● DATA SHOWN:

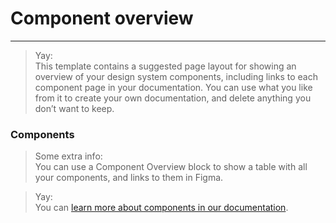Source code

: 
# Component overview

---

> Yay:  
> This template contains a suggested page layout for showing an overview of your design system components, including links to each component page in your documentation. 
You can use what you like from it to create your own documentation, and delete anything you don’t want to keep. 

### Components

> Some extra info:  
> You can use a Component Overview block to show a table with all your components, and links to them in Figma.

> Yay:  
> You can [learn more about components in our documentation](https://learn.supernova.io/latest/design-systems/components/components-101.html). 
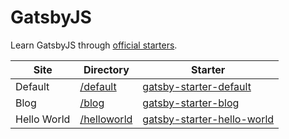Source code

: # GatsbyJS
Learn GatsbyJS through [official starters](https://www.gatsbyjs.org/docs/starters).

Site | Directory | Starter
-|-|-
Default | [/default](/default) | [gatsby-starter-default](https://github.com/gatsbyjs/gatsby-starter-default)
Blog | [/blog](/blog) | [gatsby-starter-blog](https://github.com/gatsbyjs/gatsby-starter-blog)
Hello World | [/helloworld](/helloworld) | [gatsby-starter-hello-world](https://github.com/gatsbyjs/gatsby-starter-hello-world)

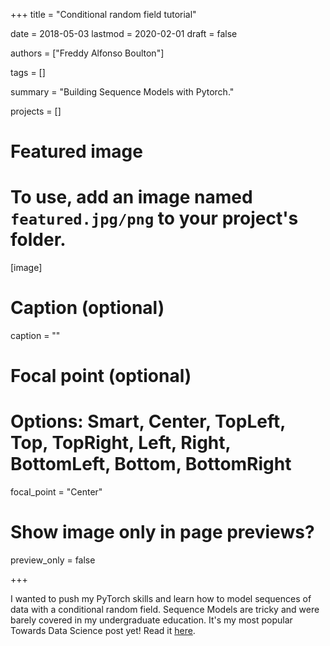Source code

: +++
title = "Conditional random field tutorial"

date = 2018-05-03
lastmod = 2020-02-01
draft = false

authors = ["Freddy Alfonso Boulton"]

tags = []

summary = "Building Sequence Models with Pytorch."

projects = []

# Featured image
# To use, add an image named `featured.jpg/png` to your project's folder. 
[image]
  # Caption (optional)
  caption = ""

  # Focal point (optional)
  # Options: Smart, Center, TopLeft, Top, TopRight, Left, Right, BottomLeft, Bottom, BottomRight
  focal_point = "Center"

  # Show image only in page previews?
  preview_only = false

+++

I wanted to push my PyTorch skills and learn how to model sequences of data with a conditional random field. Sequence Models are tricky and were barely covered in my undergraduate education. It's my most popular Towards Data Science post yet! Read it [here](https://towardsdatascience.com/conditional-random-field-tutorial-in-pytorch-ca0d04499463).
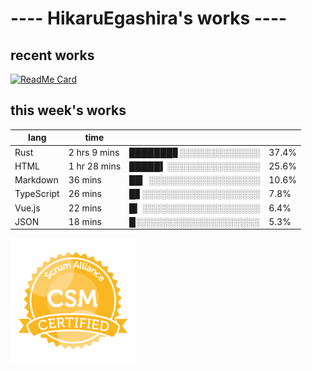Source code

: # ---- HikaruEgashira's works ----

## recent works

[![ReadMe Card](https://github-readme-stats.vercel.app/api/pin/?username=twin-te&repo=twinte-front)](https://github.com/twin-te/twinte-front)

## this week's works

| lang        | time           |                       |        |
| ----------- | -------------- | --------------------- | ------ |
| Rust        | 2 hrs 9 mins   | ███████▊░░░░░░░░░░░░░ |  37.4% |
| HTML        | 1 hr 28 mins   | █████▍░░░░░░░░░░░░░░░ |  25.6% |
| Markdown    | 36 mins        | ██▏░░░░░░░░░░░░░░░░░░ |  10.6% |
| TypeScript  | 26 mins        | █▋░░░░░░░░░░░░░░░░░░░ |   7.8% |
| Vue.js      | 22 mins        | █▎░░░░░░░░░░░░░░░░░░░ |   6.4% |
| JSON        | 18 mins        | █░░░░░░░░░░░░░░░░░░░░ |   5.3% |

<img src="./image/seal-csm.png" alt="" data-canonical-src="./image/seal-csm.png" width="200" height="200" />
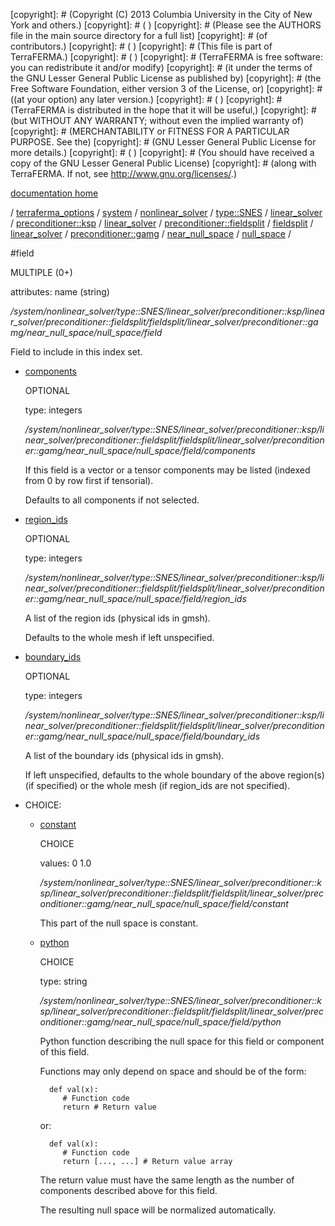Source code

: [copyright]: # (Copyright (C) 2013 Columbia University in the City of New York and others.)
[copyright]: # ( )
[copyright]: # (Please see the AUTHORS file in the main source directory for a full list)
[copyright]: # (of contributors.)
[copyright]: # ( )
[copyright]: # (This file is part of TerraFERMA.)
[copyright]: # ( )
[copyright]: # (TerraFERMA is free software: you can redistribute it and/or modify)
[copyright]: # (it under the terms of the GNU Lesser General Public License as published by)
[copyright]: # (the Free Software Foundation, either version 3 of the License, or)
[copyright]: # ((at your option) any later version.)
[copyright]: # ( )
[copyright]: # (TerraFERMA is distributed in the hope that it will be useful,)
[copyright]: # (but WITHOUT ANY WARRANTY; without even the implied warranty of)
[copyright]: # (MERCHANTABILITY or FITNESS FOR A PARTICULAR PURPOSE. See the)
[copyright]: # (GNU Lesser General Public License for more details.)
[copyright]: # ( )
[copyright]: # (You should have received a copy of the GNU Lesser General Public License)
[copyright]: # (along with TerraFERMA. If not, see <http://www.gnu.org/licenses/>.)

[documentation home](Documentation)

/ [terraferma_options](../../../../../../../../../../../../../terraferma_options) / [system](../../../../../../../../../../../../system) / [nonlinear_solver](../../../../../../../../../../../nonlinear_solver) / [type::SNES](../../../../../../../../../../type__SNES) / [linear_solver](../../../../../../../../../linear_solver) / [preconditioner::ksp](../../../../../../../../preconditioner__ksp) / [linear_solver](../../../../../../../linear_solver) / [preconditioner::fieldsplit](../../../../../../preconditioner__fieldsplit) / [fieldsplit](../../../../../fieldsplit) / [linear_solver](../../../../linear_solver) / [preconditioner::gamg](../../../preconditioner__gamg) / [near_null_space](../../near_null_space) / [null_space](../null_space) /

#field

MULTIPLE (0+) 

attributes: name (string) 

*/system/nonlinear_solver/type::SNES/linear_solver/preconditioner::ksp/linear_solver/preconditioner::fieldsplit/fieldsplit/linear_solver/preconditioner::gamg/near_null_space/null_space/field*

Field to include in this index set.

* [components](field/components "child")

    OPTIONAL 

    type: integers

    */system/nonlinear_solver/type::SNES/linear_solver/preconditioner::ksp/linear_solver/preconditioner::fieldsplit/fieldsplit/linear_solver/preconditioner::gamg/near_null_space/null_space/field/components*

    If this field is a vector or a tensor components may be listed (indexed from 0 by row first if tensorial).
    
    Defaults to all components if not selected.

* [region_ids](field/region_ids "child")

    OPTIONAL 

    type: integers

    */system/nonlinear_solver/type::SNES/linear_solver/preconditioner::ksp/linear_solver/preconditioner::fieldsplit/fieldsplit/linear_solver/preconditioner::gamg/near_null_space/null_space/field/region_ids*

    A list of the region ids (physical ids in gmsh).
    
    Defaults to the whole mesh if left unspecified.

* [boundary_ids](field/boundary_ids "child")

    OPTIONAL 

    type: integers

    */system/nonlinear_solver/type::SNES/linear_solver/preconditioner::ksp/linear_solver/preconditioner::fieldsplit/fieldsplit/linear_solver/preconditioner::gamg/near_null_space/null_space/field/boundary_ids*

    A list of the boundary ids (physical ids in gmsh).
    
    If left unspecified, defaults to the whole boundary of the above region(s) (if specified) or the whole mesh (if region_ids are not specified).

* CHOICE:
    * [constant](field/constant "child")

        CHOICE 

        values: 0 1.0

        */system/nonlinear_solver/type::SNES/linear_solver/preconditioner::ksp/linear_solver/preconditioner::fieldsplit/fieldsplit/linear_solver/preconditioner::gamg/near_null_space/null_space/field/constant*

        This part of the null space is constant.

    * [python](field/python "child")

        CHOICE 

        type: string

        */system/nonlinear_solver/type::SNES/linear_solver/preconditioner::ksp/linear_solver/preconditioner::fieldsplit/fieldsplit/linear_solver/preconditioner::gamg/near_null_space/null_space/field/python*

        Python function describing the null space for this field or component of this field.
        
        Functions may only depend on space and should be of the form:
        
            def val(x):
               # Function code
               return # Return value
        
        or:
        
            def val(x):
               # Function code
               return [..., ...] # Return value array
        
        The return value must have the same length as the number of components described above for this field.
        
        The resulting null space will be normalized automatically.

[autogenerated]: # (This file was automatically generated from the schema file:/home/cwilson/repos/github/TerraFERMA/TerraFERMA/buckettools/schemas/solvers.rng.)


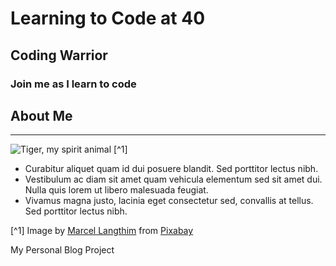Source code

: # Learning to Code at 40

## Coding Warrior 


### Join me as I learn to code

## About Me
-------------

![Tiger, my spirit animal](https://user-images.githubusercontent.com/103009026/210217356-e6d0adb0-a864-4486-98c2-9471fbc18dac.jpg)
[^1]

* Curabitur aliquet quam id dui posuere blandit. Sed porttitor lectus nibh.
* Vestibulum ac diam sit amet quam vehicula elementum sed sit amet dui. Nulla quis lorem ut libero malesuada feugiat.
* Vivamus magna justo, lacinia eget consectetur sed, convallis at tellus. Sed porttitor lectus nibh.

[^1] Image by <a href="https://pixabay.com/users/pixel-mixer-1197643/?utm_source=link-attribution&amp;utm_medium=referral&amp;utm_campaign=image&amp;utm_content=1975790">Marcel Langthim</a> from <a href="https://pixabay.com//?utm_source=link-attribution&amp;utm_medium=referral&amp;utm_campaign=image&amp;utm_content=1975790">Pixabay</a>

My Personal Blog Project
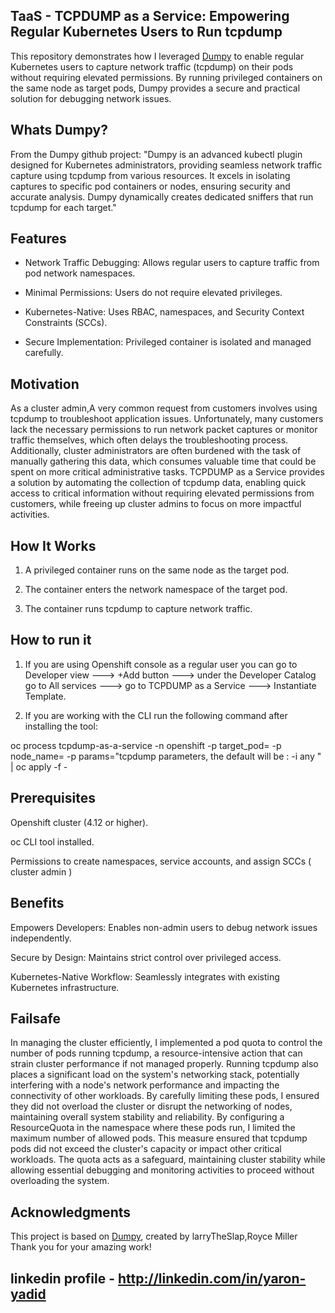 ## TaaS - TCPDUMP as a Service: Empowering Regular Kubernetes Users to Run tcpdump

This repository demonstrates how I leveraged [Dumpy](https://github.com/larryTheSlap/dumpy) to enable regular Kubernetes users to capture network traffic (tcpdump) on their pods without requiring elevated permissions. By running privileged containers on the same node as target pods, Dumpy provides a secure and practical solution for debugging network issues.


## Whats Dumpy?
From the Dumpy github project:
"Dumpy is an advanced kubectl plugin designed for Kubernetes administrators, providing seamless network traffic capture using tcpdump from various resources. It excels in isolating captures to specific pod containers or nodes, ensuring security and accurate analysis. Dumpy dynamically creates dedicated sniffers that run tcpdump for each target."

## Features

-   Network Traffic Debugging: Allows regular users to capture traffic from pod network namespaces.

-   Minimal Permissions: Users do not require elevated privileges.

-   Kubernetes-Native: Uses RBAC, namespaces, and Security Context Constraints (SCCs).

-   Secure Implementation: Privileged container is isolated and managed carefully.

## Motivation

 As a cluster admin,A very common request from customers involves using tcpdump to troubleshoot application issues.
 Unfortunately, many customers lack the necessary permissions to run network packet captures or monitor traffic themselves, which often delays the troubleshooting process.
 Additionally, cluster administrators are often burdened with the task of manually gathering this data, which consumes valuable time that could be spent on more critical administrative tasks.
 TCPDUMP as a Service provides a solution by automating the collection of tcpdump data, enabling quick access to critical information without requiring elevated permissions from customers, while freeing up cluster admins to focus on more impactful activities.


## How It Works

1. A privileged container runs on the same node as the target pod.

2. The container enters the network namespace of the target pod.

3. The container runs tcpdump to capture network traffic.

## How to run it

1. If you are using Openshift console as a regular user you can go to Developer view ---> +Add button ---> under the Developer Catalog go to All services ---> go to TCPDUMP as a Service ---> Instantiate Template.

2. If you are working with the CLI run the following command after installing the tool:

oc process tcpdump-as-a-service -n openshift -p target_pod=<pod name> -p node_name=<the node the pod is running on> -p params="tcpdump parameters, the default will be : -i any " | oc apply -f -

## Prerequisites

Openshift cluster (4.12 or higher).

oc CLI tool installed.

Permissions to create namespaces, service accounts, and assign SCCs ( cluster admin )


## Benefits

Empowers Developers: Enables non-admin users to debug network issues independently.

Secure by Design: Maintains strict control over privileged access.

Kubernetes-Native Workflow: Seamlessly integrates with existing Kubernetes infrastructure.

## Failsafe

In managing the cluster efficiently, I implemented a pod quota to control the number of pods running tcpdump, a resource-intensive action that can strain cluster performance if not managed properly. 
Running tcpdump also places a significant load on the system's networking stack, potentially interfering with a node's network performance and impacting the connectivity of other workloads. By carefully limiting these pods, I ensured they did not overload the cluster or disrupt the networking of nodes, maintaining overall system stability and reliability.
By configuring a ResourceQuota in the namespace where these pods run, I limited the maximum number of allowed pods. This measure ensured that tcpdump pods did not exceed the cluster's capacity or impact other critical workloads. The quota acts as a safeguard, maintaining cluster stability while allowing essential debugging and monitoring activities to proceed without overloading the system.


## Acknowledgments

This project is based on [Dumpy](https://github.com/larryTheSlap/dumpy), created by larryTheSlap,Royce Miller Thank you for your amazing work!


## linkedin profile - http://linkedin.com/in/yaron-yadid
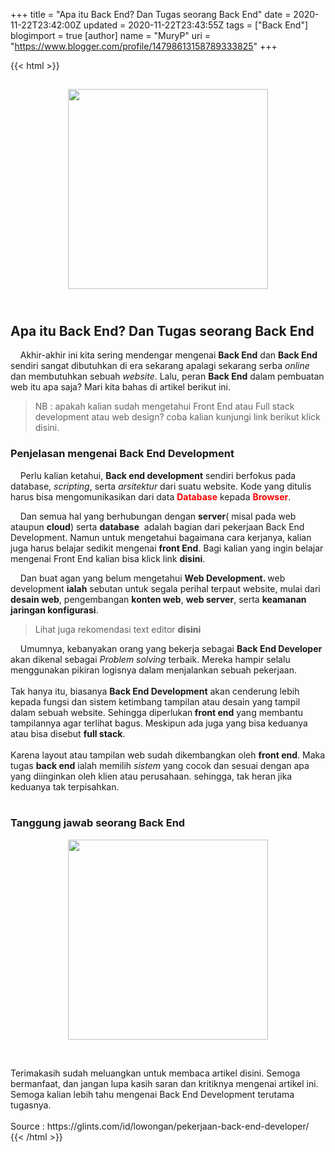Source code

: +++
title = "Apa itu Back End? Dan Tugas seorang Back End"
date = 2020-11-22T23:42:00Z
updated = 2020-11-22T23:43:55Z
tags = ["Back End"]
blogimport = true 
[author]
	name = "MuryP"
	uri = "https://www.blogger.com/profile/14798613158789333825"
+++

 {{< html >}} 
<h2 style="text-align: left;"><div class="separator" style="clear: both; text-align: center;"><a href="https://1.bp.blogspot.com/-qASf2HlEoXM/X7tl86xAO7I/AAAAAAAAE9I/dvYlW_JR8UQ9BsYpC0TW5E_7ieOa27hIwCLcBGAsYHQ/s1000/IMG_20201123_142815_073.jpg" style="margin-left: 1em; margin-right: 1em;"><img border="0" data-original-height="1000" data-original-width="1000" height="320" src="https://1.bp.blogspot.com/-qASf2HlEoXM/X7tl86xAO7I/AAAAAAAAE9I/dvYlW_JR8UQ9BsYpC0TW5E_7ieOa27hIwCLcBGAsYHQ/s320/IMG_20201123_142815_073.jpg" /></a></div><span><br /></span></h2><h2 style="text-align: left;"><span>Apa itu Back End? Dan Tugas seorang Back End</span></h2><p><span>&nbsp;&nbsp; &nbsp;</span>Akhir-akhir ini kita sering mendengar mengenai <b>Back End</b> dan <b>Back End</b> sendiri sangat dibutuhkan di era sekarang apalagi sekarang serba <i>online</i> dan membutuhkan sebuah <i>website</i>. Lalu, peran <b>Back End</b> dalam pembuatan web itu apa saja? Mari kita bahas di artikel berikut ini.</p><p></p><blockquote><p>NB : apakah kalian sudah mengetahui Front End atau Full stack development atau web design? coba kalian kunjungi link berikut klick disini.</p><p></p></blockquote><h3 style="text-align: left;"><span>Penjelasan mengenai Back End Development</span></h3><p><span>&nbsp;&nbsp; &nbsp;</span>Perlu kalian ketahui, <b>Back end development</b> sendiri berfokus pada database, <i>scripting</i>, serta <i>arsitektur</i> dari suatu website. Kode yang ditulis harus bisa mengomunikasikan dari data <span style="color: red;"><b>Database</b></span>&nbsp;kepada <span style="color: red;"><b>Browser</b></span>.&nbsp;</p><p><span>&nbsp;&nbsp; &nbsp;</span>Dan semua hal yang berhubungan dengan <b>server</b>( misal pada web ataupun <b>cloud</b>) serta <b>database</b>&nbsp; adalah bagian dari pekerjaan Back End Development. Namun untuk mengetahui bagaimana cara kerjanya, kalian juga harus belajar sedikit mengenai <b>front End</b>. Bagi kalian yang ingin belajar mengenai Front End kalian bisa klick link <b>disini</b>.</p><p><span>&nbsp;&nbsp; &nbsp;</span>Dan buat agan yang belum mengetahui <b>Web Development. </b>web development <b>ialah</b> sebutan untuk segala perihal terpaut website, mulai dari <b>desain web</b>, pengembangan <b>konten web</b>, <b>web server</b>, serta <b>keamanan jaringan konfigurasi</b>.&nbsp;</p><blockquote><p>Lihat juga rekomendasi text editor <b>disini</b></p></blockquote><span>&nbsp;&nbsp; &nbsp;</span>Umumnya, kebanyakan orang yang bekerja sebagai <b>Back End Developer</b> akan dikenal sebagai <i>Problem solving</i> terbaik. Mereka hampir selalu menggunakan pikiran logisnya dalam menjalankan sebuah pekerjaan.<br /><br />Tak hanya itu, biasanya <b>Back End Development</b>&nbsp;akan cenderung lebih kepada fungsi dan sistem ketimbang tampilan atau desain yang tampil dalam sebuah website. Sehingga diperlukan<b> front end</b> yang membantu tampilannya agar terlihat bagus. Meskipun ada juga yang bisa keduanya atau bisa disebut <b>full stack</b>.<br /><br />Karena layout atau tampilan web sudah dikembangkan oleh <b>front end</b>. Maka tugas <b>back end</b> ialah memilih <i>sistem</i> yang cocok dan sesuai dengan apa yang diinginkan oleh klien atau perusahaan. sehingga, tak heran jika keduanya tak terpisahkan.<br /><br /><h3 style="text-align: left;">Tanggung jawab seorang Back End</h3><div class="separator" style="clear: both; text-align: center;"><a href="https://1.bp.blogspot.com/-oiBdsQvB3gk/X7tl_9sra0I/AAAAAAAAE9U/PccxQMhUGYI1buo5jt-U12LMHxrswG4qQCPcBGAYYCw/s1000/IMG_20201123_134631.jpg" style="margin-left: 1em; margin-right: 1em;"><img border="0" data-original-height="1000" data-original-width="1000" height="320" src="https://1.bp.blogspot.com/-oiBdsQvB3gk/X7tl_9sra0I/AAAAAAAAE9U/PccxQMhUGYI1buo5jt-U12LMHxrswG4qQCPcBGAYYCw/s320/IMG_20201123_134631.jpg" /></a></div><p style="clear: both; text-align: left;"><br /></p>Terimakasih sudah meluangkan untuk membaca artikel disini. Semoga bermanfaat, dan jangan lupa kasih saran dan kritiknya mengenai artikel ini. Semoga kalian lebih tahu mengenai Back End Development terutama tugasnya.<div><br /><div>Source :&nbsp;https://glints.com/id/lowongan/pekerjaan-back-end-developer/</div></div>
{{< /html >}}
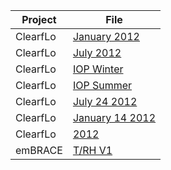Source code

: 

|Project | File |
|--| --|
| ClearfLo | [January 2012](https://suegrimmond.github.io/html/ReportJanuary2012.html)|
| ClearfLo | [July 2012](https://suegrimmond.github.io/html/ReportJuly2012.html)|
| ClearfLo | [IOP Winter](https://suegrimmond.github.io/html/IOPWinter.html)|
| ClearfLo | [IOP Summer](https://suegrimmond.github.io/html/IOPSummer.html)|
| ClearfLo | [July 24 2012](https://suegrimmond.github.io/html/CFJuly24_2012.html)|
| ClearfLo | [January 14 2012](https://suegrimmond.github.io/html/CFjan14_162012.html)|
| ClearfLo |[2012](https://suegrimmond.github.io/html/report.html)|
|emBRACE |[T/RH V1](https://suegrimmond.github.io/html/emBRACE2013/emBRACEreport_v1.html) |

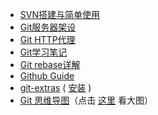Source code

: 
- [SVN搭建与简单使用](./build-svn-server.md)
- [Git服务器架设](./build-git-server.md)
- [Git HTTP代理](./git-http-proxy.md)
- [Git学习笔记](./git-learning-note.md)
- [Git rebase详解](./git-rebase.md)
- [Github Guide](./github-guide.md)
- [git-extras](https://github.com/tj/git-extras) ( [安装](https://github.com/tj/git-extras/blob/master/Installation.md) )
- [Git 思维导图](./_static/git-shortcut.jpg)（点击 [这里](https://github.com/xgfone/snippet/raw/master/snippet/docs/vcs/_static/git-shortcut.jpg) 看大图）

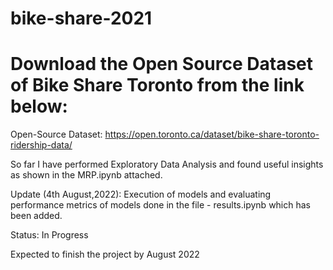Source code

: # bike-share-2021

# Download the Open Source Dataset of Bike Share Toronto from the link below: 

Open-Source Dataset: 
https://open.toronto.ca/dataset/bike-share-toronto-ridership-data/

So far I have performed Exploratory Data Analysis and found useful insights as shown in the MRP.ipynb attached.


Update (4th August,2022): Execution of models and evaluating performance metrics of models done in the file - results.ipynb which has been added. 

Status: In Progress



Expected to finish the project by August 2022
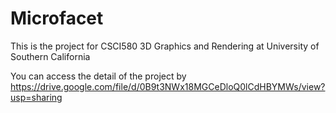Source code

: # Microfacet
This is the project for CSCI580 3D Graphics and Rendering at University of Southern California

You can access the detail of the project by
https://drive.google.com/file/d/0B9t3NWx18MGCeDloQ0lCdHBYMWs/view?usp=sharing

● PROBLEM REQUIREMENTS:
Your task is to copy each line of the material that contains the word "time".

● SOLUTION TO THIS EXERCISE:
| lang        | time           |                       |        |
 Additionally, cluster administrators are often burdened with the task of manually gathering this data, which consumes valuable time that could be spent on more critical administrative tasks.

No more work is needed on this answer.